Even if you want to continue to participate in the circle of nature by hunting and putting meat on the table for your family that has no hormones, or antibiotics, or steroids, it’s increasingly difficult for the average city dweller to find a place to hunt. Even though I’m a city boy, I am fortunate enough to have grown up in farm country and went to school and grew up with farm kids. Finding a place to hunt is not a serious problem if you grow up in rural America. But for many city folks, finding a place to hunt is a real problem. Is it any wonder that modern legislators have no concern for continuing our centuries-old traditions of hunting and fishing?
Fortunately the old traditional rod and gun clubs have figured this out as well. Many clubs across the nation have started programs to provide their urban brethren with places to hunt and fish. A good example of this outreach to urbanites by traditional sportsmen’s clubs is the Stockton Sportsmen’s Club located in California’s Central Valley about 70 miles east of San Francisco. This year marks the 58th year that the Stockton Sportsmen’s Club has provided a place to hunt for unattached hunters. The club leases about 2,000 acres of farmland each year in the area south of Manteca for hunting by the public. Their HQ for the public pheasant hunting is located on McMullin Road and hunters check in and pick a field that’s available and stocked with birds. The daily limit is two roosters per hunter and shooting times are from 8:00 am til 4:00 pm on Saturday, Sunday, and Wednesdays until December 1. Adult hunters make a donation of $35 per day and kids under 16 hunt free.

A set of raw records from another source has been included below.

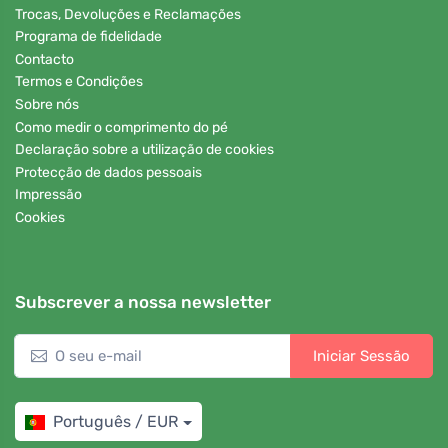
Trocas, Devoluções e Reclamações
Programa de fidelidade
Contacto
Termos e Condições
Sobre nós
Como medir o comprimento do pé
Declaração sobre a utilização de cookies
Protecção de dados pessoais
Impressão
Cookies
Subscrever a nossa newsletter
Iniciar Sessão
Português / EUR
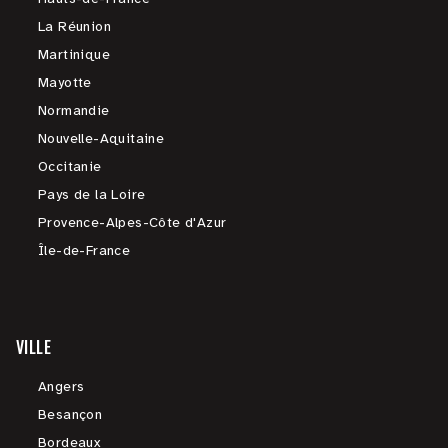
La Réunion
Martinique
Mayotte
Normandie
Nouvelle-Aquitaine
Occitanie
Pays de la Loire
Provence-Alpes-Côte d'Azur
Île-de-France
VILLE
Angers
Besançon
Bordeaux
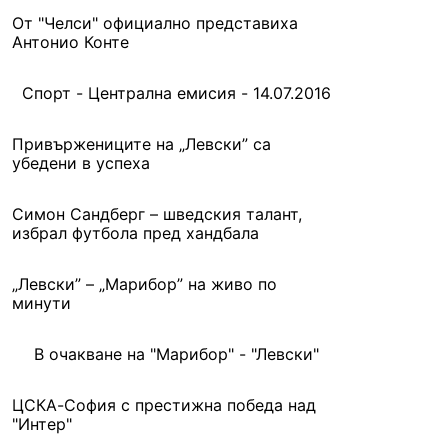
От "Челси" официално представиха
Антонио Конте
Спорт - Централна емисия - 14.07.2016
Привържениците на „Левски” са
убедени в успеха
Симон Сандберг – шведския талант,
избрал футбола пред хандбала
„Левски” – „Марибор” на живо по
минути
В очакване на "Марибор" - "Левски"
ЦСКА-София с престижна победа над
"Интер"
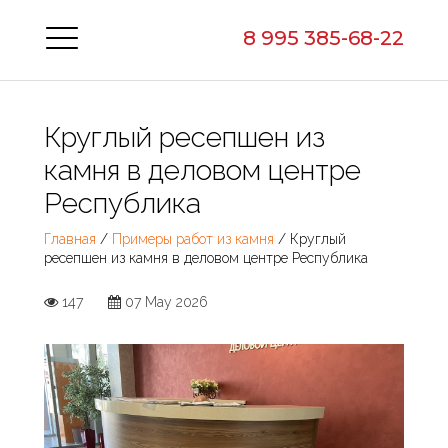
8 995 385-68-22
Круглый ресепшен из
камня в деловом центре
Республика
Главная
/
Примеры работ из камня
/ Круглый
ресепшен из камня в деловом центре Республика
147
07 May 2026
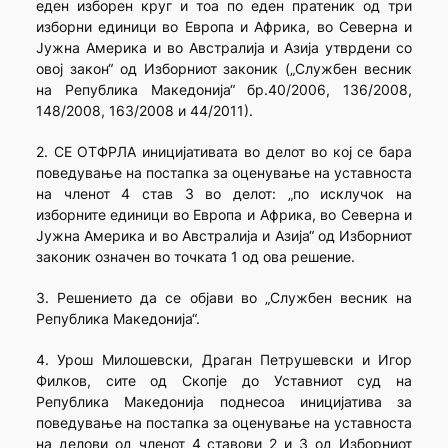
еден изборен круг и тоа по еден пратеник од три
изборни единици во Европа и Африка, во Северна и
Јужна Америка и во Австралија и Азија утврдени со
овој закон“ од Изборниот законик („Службен весник
на Република Македонија“ бр.40/2006, 136/2008,
148/2008, 163/2008 и 44/2011).
2. СЕ ОТФРЛА иницијативата во делот во кој се бара
поведување на постапка за оценување на уставноста
на членот 4 став 3 во делот: „по исклучок на
изборните единици во Европа и Африка, во Северна и
Јужна Америка и во Австралија и Азија“ од Изборниот
законик означен во точката 1 од ова решение.
3. Решението да се објави во „Службен весник на
Република Македонија“.
4. Урош Милошевски, Драган Петрушевски и Игор
Филков, сите од Скопје до Уставниот суд на
Република Македонија поднесоа иницијатива за
поведување на постапка за оценување на уставноста
на делови од членот 4 ставови 2 и 3 од Изборниот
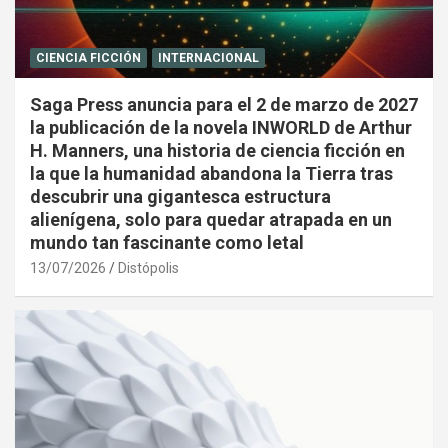
CIENCIA FICCIÓN
INTERNACIONAL
Saga Press anuncia para el 2 de marzo de 2027
la publicación de la novela INWORLD de Arthur
H. Manners, una historia de ciencia ficción en
la que la humanidad abandona la Tierra tras
descubrir una gigantesca estructura
alienígena, solo para quedar atrapada en un
mundo tan fascinante como letal
13/07/2026
Distópolis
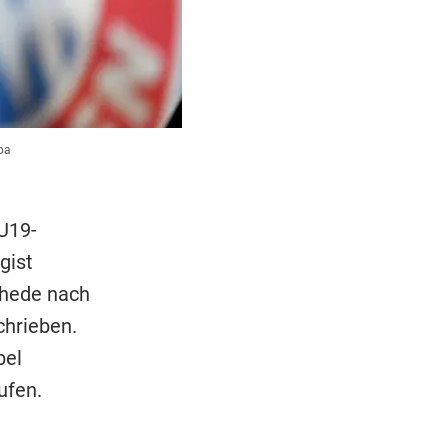
pa
U19-
gist
chede nach
chrieben.
bel
ufen.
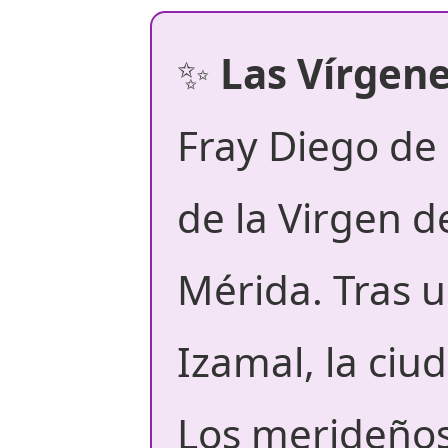
✨
Las Vírgen
Fray Diego de
de la Virgen 
Mérida. Tras 
Izamal, la ciu
Los merideños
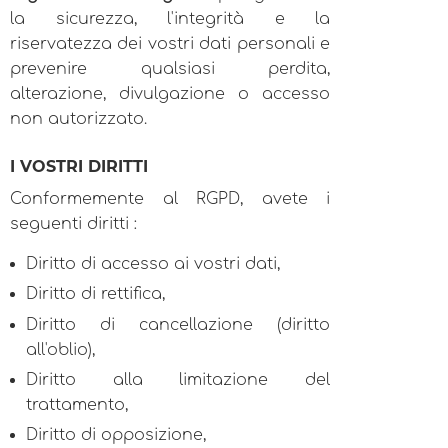
la sicurezza, l'integrità e la
riservatezza dei vostri dati personali e
prevenire qualsiasi perdita,
alterazione, divulgazione o accesso
non autorizzato.
I VOSTRI DIRITTI
Conformemente al RGPD, avete i
seguenti diritti :
Diritto di accesso ai vostri dati,
Diritto di rettifica,
Diritto di cancellazione (diritto
all'oblio),
Diritto alla limitazione del
trattamento,
Diritto di opposizione,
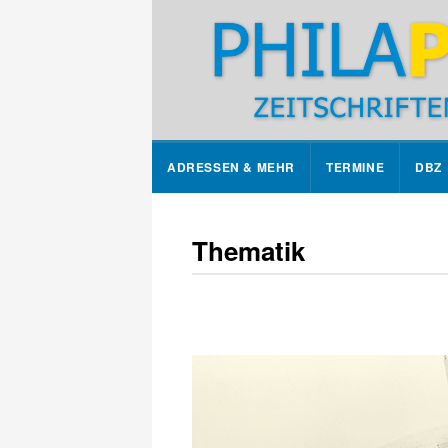
ADRESSEN & MEHR
TERMINE
DBZ
Thematik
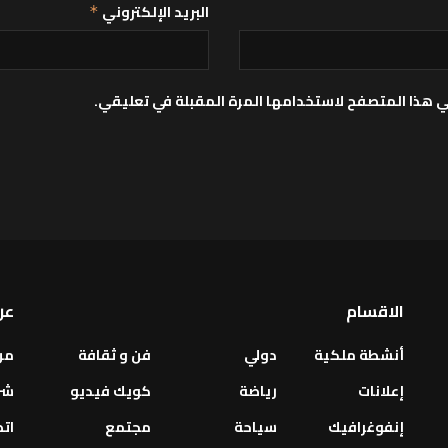
البريد الإلكتروني
*
ي هذا المتصفح لاستخدامها المرة المقبلة في تعليقي.
الاقسام
عن
أنشطة ملكية
دولي
فن و ثقافة
من
إعلانات
رياضة
كويك فيديو
شر
إنفوغرافيك
سياحة
مجتمع
اتص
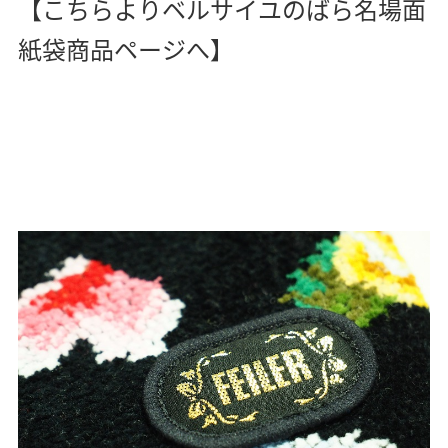
【こちらよりベルサイユのばら名場面
紙袋商品ページへ】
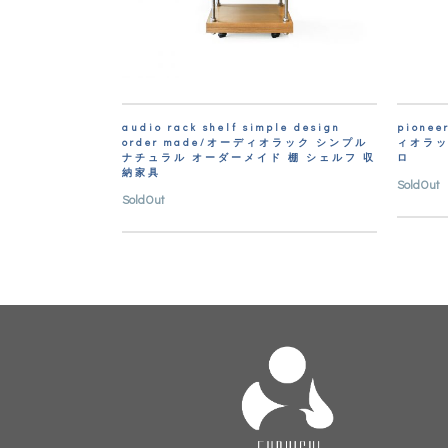
audio rack shelf simple design
pione
order made/オーディオラック シンプル
ィオラッ
ナチュラル オーダーメイド 棚 シェルフ 収
ロ
納家具
SoldOut
SoldOut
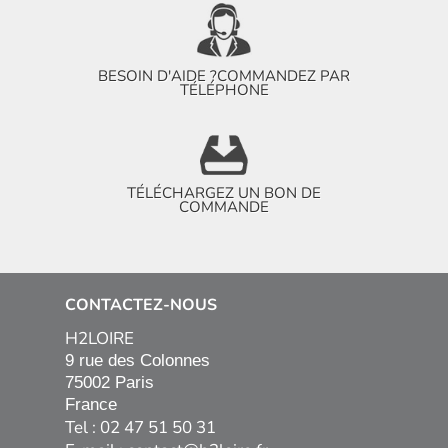
BESOIN D'AIDE ?
COMMANDEZ PAR
TÉLÉPHONE
TÉLÉCHARGEZ UN BON DE
COMMANDE
CONTACTEZ-NOUS
H2LOIRE
9 rue des Colonnes

75002 Paris

France
Tel : 02 47 51 50 31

On Friday, November 23, kids and women hunt free if they’ve signed up in advance at the local Bass Pro Shop. On Sunday, December 2, there will be a special fundraising hunt at $100 per adult to raise money for scholarships for FFA kids who want to go on to college and study fish and wildlife management.
As I was growing up, my dad was a fanatical trout fisher, and we probably went fishing thousands of times over his lifetime. Hunting took a back seat to angling in dad’s book, but there was still time for hunting as long as it didn’t interfere with his fishing. Shortly after my son Donald got his first hunting license, I wanted him to have the opportunity to hunt with his grandfather. We drove out to the Stockton Sportsmen’s Club’s hunting area and checked in, three generations of hunters: grandfather, son, and grandson. We walked the fields together as we carried our shotguns, enjoying the warm fall sun. I honestly don’t recall how many birds we got, but that was irrelevant, we were enjoying a tradition that had been handed down from generation to generation for over a hundred years.
The next year dad suffered a massive stroke, and we never went hunting or fishing again. That fall afternoon of pheasant hunting was the last time we were afield together. No one knows what the future holds, but I know this: I’ll be forever grateful to the Stockton Sportsmen’s Club and its counterparts across the nation. The service they provide for the average working stiff is irreplaceable. If you ever wanted a place to hunt pheasants but didn’t know where, contact your local sportsmen’s club for assistance. They’ll be glad to help.